Elle est une créature de la lumière, du jour. La plupart de ses actions a lieu en effet
pendant qu’il fait jour.
9 Un opposant : Wes.
Il a un pouvoir de séduction : il montre une playstation à Cyril. Il lui apprend ce qu’est
le mal. Le plan suivant fait le lien entre la violence et la délinquance / le vol. Le Bingo
que l’on peut lire sur l’affiche est presque ironique… Que va gagner Cyril à frapper le
commerçant ?
Wes est un personnage de la nuit. Il porte un tee-shirt et l’essentiel des actions qui le
concernent se déroulent durant la nuit.
On peut rapprocher ce personnage du vieux Fagin dans Oliver Twist de Charles
Dickens. Lui aussi emploie en effet des jeunes enfants pour voler.
Des lieux
9 La cité
9 Et surtout le taillis qui apparaît comme un lieu dangereux et également un lieu
initiatique (cf. la forêt du conte).
Lieu dangereux : aux abords de la cité (Cyril doit courir longtemps pour s’y rendre la
première fois) / le taillis est séparé du reste de la ville par une route passante / lieu de
la violence.
Le taillis est le lieu naturel de Wes (= le loup du conte).
Lieu initiatique : c’est là que Cyril « meurt » et « renaît » après sa chute.
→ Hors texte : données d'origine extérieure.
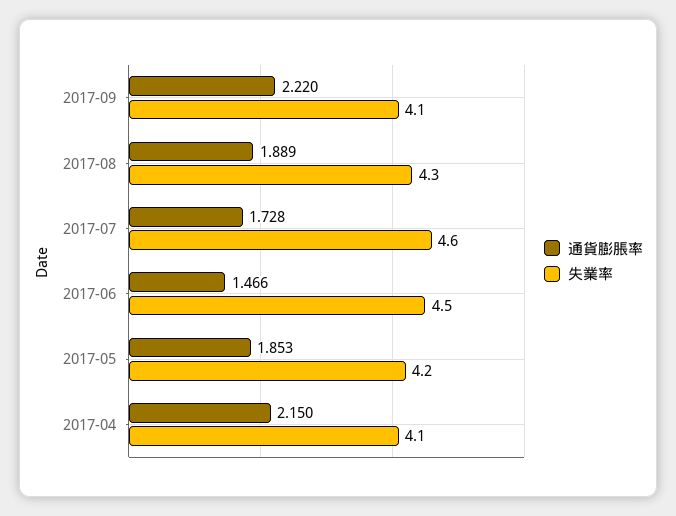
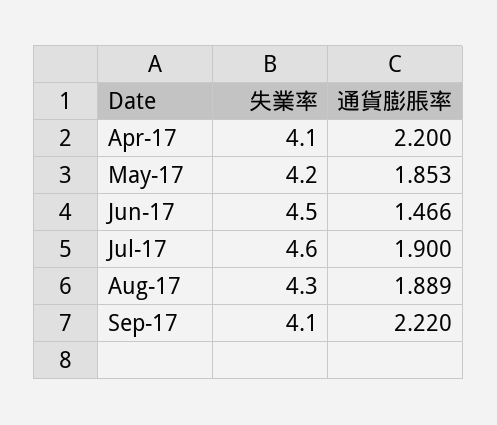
通貨膨脹率, 2017-07: 1.728 -> 1.9
通貨膨脹率, 2017-04: 2.15 -> 2.2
Il découvre
qu’il est inutile de répondre à la violence par la violence.
Charles Dickens, Oliver Twist, chap.9.
Après le déjeuner, le plaisant vieillard [Fagin] et les deux jeunes gens se livrèrent à un
jeu curieux et bizarre ; voici en quoi il consistait : Fagin mit une tabatière dans une des
poches de son pantalon, un carnet dans l’autre, dans son gousset une montre attachée à
une chaîne de sûreté qu’il passa à son cou ; il piqua une épingle de faux diamant dans
sa chemise, boutonna son habit jusqu’en haut, et mettant dans ses poches son
mouchoir et son étui à lunettes, il se promena de long en large dans la chambre, une
canne à la main, tout comme nos vieux messieurs se promènent dans la rue ; tantôt il
s’arrêtait devant le feu, et tantôt à la porte, comme s’il contemplait attentivement
l’étalage des boutiques. Parfois il jetait autour de lui des regards vigilants comme s’il
craignait les voleurs, et tâtait toutes ses poches l’une après l’autre, pour voir s’il
n’avait rien perdu, et tout cela d’un air si comique et si naturel qu’Olivier en riait
jusqu’aux larmes. Les deux jeunes garçons le suivaient de près ; et, chaque fois qu’il
se retournait, ils se dérobaient à sa vue avec tant d’agilité, qu’il était impossible de
suivre leurs mouvements. À la fin, le Matois lui marcha sur les pieds, tandis que
Charlot le heurtait par derrière, et en un clin d’œil, tabatière, portefeuille, montre,
chaîne de sûreté, épingle, mouchoir de poche, tout, jusqu’à l’étui à lunettes, disparut
avec une rapidité extraordinaire. Si le vieux monsieur avait senti une main dans une de
ses poches, il disait dans laquelle, et alors c’était à recommencer.